McGurk Withdraws Candidacy for U.S. Ambassador to Iraq

Brett McGurk has withdrawn his candidacy to be U.S. ambassador to Iraq, the Obama administration said.

McGurk’s nomination by President Barack Obama had been challenged by six Republicans on the Senate Foreign Relations Committee who cited the release of documents they said showed “unprofessional conduct” and “poor judgment.” E-mails that became public after McGurk was nominated concerned his relationship with a Wall Street Journal reporter in Iraq in 2008, during President George W. Bush’s administration

“While we regret to see Brett withdraw his candidacy, there is no doubt that he will be called on again to serve the country,” Tommy Vietor, spokesman for the National Security Council, said today in an e-mailed statement.

The Wall Street Journal said last week that the reporter, Gina Chon, resigned because she violated its code of conduct by “sharing certain unpublished news articles” with McGurk when he was based in Iraq with the U.S. National Security Council. The action followed what the newspaper has called “the emergence of romantic e-mails” between the couple, who are now married.

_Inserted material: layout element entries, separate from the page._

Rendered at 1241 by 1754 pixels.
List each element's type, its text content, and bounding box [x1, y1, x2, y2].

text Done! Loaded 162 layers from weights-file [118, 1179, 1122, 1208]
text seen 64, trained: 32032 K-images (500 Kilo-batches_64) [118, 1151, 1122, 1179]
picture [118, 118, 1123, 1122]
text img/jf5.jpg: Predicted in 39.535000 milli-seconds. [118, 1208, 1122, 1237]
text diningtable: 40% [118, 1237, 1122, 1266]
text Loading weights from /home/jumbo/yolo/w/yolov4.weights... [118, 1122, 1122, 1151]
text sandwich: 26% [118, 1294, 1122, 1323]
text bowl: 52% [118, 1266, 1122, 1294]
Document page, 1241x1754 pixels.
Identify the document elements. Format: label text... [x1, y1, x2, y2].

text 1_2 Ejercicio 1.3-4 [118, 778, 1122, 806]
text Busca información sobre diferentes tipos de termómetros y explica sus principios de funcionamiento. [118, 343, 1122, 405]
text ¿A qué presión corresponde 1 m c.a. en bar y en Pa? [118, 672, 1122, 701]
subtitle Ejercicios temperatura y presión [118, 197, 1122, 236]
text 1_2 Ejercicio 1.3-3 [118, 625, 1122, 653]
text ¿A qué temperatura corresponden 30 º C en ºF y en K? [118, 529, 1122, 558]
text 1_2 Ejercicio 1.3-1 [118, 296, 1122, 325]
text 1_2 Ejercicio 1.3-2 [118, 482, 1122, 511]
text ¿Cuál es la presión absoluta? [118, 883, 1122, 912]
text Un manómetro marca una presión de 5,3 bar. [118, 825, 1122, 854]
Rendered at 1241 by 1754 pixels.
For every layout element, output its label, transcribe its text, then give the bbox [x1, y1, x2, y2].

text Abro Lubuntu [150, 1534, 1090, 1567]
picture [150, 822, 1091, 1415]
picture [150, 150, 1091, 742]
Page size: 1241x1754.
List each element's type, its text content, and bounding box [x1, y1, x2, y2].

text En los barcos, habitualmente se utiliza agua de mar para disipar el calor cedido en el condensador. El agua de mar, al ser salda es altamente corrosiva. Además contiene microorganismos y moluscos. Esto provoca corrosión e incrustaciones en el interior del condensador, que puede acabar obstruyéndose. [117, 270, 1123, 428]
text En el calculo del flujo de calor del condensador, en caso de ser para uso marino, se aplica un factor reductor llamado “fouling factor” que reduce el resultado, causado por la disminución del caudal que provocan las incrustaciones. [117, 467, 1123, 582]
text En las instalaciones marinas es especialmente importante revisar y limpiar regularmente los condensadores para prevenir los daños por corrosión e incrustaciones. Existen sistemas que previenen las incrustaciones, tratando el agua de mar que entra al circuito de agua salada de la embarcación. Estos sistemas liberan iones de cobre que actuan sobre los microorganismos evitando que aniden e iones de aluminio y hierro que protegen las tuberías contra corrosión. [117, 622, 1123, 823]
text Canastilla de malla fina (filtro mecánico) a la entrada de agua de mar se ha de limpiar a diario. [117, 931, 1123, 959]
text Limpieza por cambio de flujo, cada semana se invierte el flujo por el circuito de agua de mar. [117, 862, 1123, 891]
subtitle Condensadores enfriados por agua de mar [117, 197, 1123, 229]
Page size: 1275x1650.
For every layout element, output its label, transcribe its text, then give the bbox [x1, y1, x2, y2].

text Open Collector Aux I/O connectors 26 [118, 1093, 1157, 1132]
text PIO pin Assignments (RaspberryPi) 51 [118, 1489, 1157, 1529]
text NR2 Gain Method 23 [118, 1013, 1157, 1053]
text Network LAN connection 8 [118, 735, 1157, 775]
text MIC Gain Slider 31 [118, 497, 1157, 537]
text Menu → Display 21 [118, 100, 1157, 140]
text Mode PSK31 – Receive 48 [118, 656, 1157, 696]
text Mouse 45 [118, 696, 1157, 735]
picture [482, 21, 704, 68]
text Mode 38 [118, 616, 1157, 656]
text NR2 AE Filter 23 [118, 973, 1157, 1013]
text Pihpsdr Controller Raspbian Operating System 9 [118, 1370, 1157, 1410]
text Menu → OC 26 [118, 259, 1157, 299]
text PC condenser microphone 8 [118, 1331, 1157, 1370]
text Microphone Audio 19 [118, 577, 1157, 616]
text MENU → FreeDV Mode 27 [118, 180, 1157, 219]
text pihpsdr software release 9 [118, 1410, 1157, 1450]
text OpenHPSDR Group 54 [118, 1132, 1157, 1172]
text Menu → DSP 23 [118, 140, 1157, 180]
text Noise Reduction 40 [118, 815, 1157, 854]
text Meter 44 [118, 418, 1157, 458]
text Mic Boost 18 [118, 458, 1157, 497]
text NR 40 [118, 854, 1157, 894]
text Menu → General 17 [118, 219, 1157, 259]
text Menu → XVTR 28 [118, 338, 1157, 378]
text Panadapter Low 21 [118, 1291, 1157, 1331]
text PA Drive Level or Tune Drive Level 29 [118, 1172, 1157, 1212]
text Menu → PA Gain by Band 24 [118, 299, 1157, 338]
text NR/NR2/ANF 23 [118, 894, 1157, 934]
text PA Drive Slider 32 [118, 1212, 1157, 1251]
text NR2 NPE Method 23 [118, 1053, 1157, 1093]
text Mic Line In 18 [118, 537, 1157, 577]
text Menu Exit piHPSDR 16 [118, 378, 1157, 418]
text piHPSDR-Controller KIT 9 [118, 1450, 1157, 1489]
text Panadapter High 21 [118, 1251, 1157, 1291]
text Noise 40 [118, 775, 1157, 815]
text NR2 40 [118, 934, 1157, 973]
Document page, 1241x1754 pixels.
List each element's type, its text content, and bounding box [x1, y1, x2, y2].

Chon said in a message to friends that “while I worked in Iraq for the paper, Brett never gave me classified information, nor did he trade his knowledge for my affection,” the Washington Post reported June 16. Chon said her e-mail exchanges with McGurk were no more than “flirtatious banter” and that the e-mails were leaked by a “disgruntled” State Department employee.

‘Serve Ably’

White House spokesman Jay Carney said as recently as last week that Obama “supports his nomination. He put him forward. He has a great deal of experience in Iraq not just in this administration but in the prior administration, and thinks he will serve ably as ambassador.”

Carney declined at the time to comment on the release of the e-mails and whether they reflected a lack of professionalism, referring questions to the State Department. “I can tell you that the president put forward this nominee because he is qualified for the job and will serve ably when he’s confirmed,” Carney said.

The White House declined to release McGurk’s letter of resignation.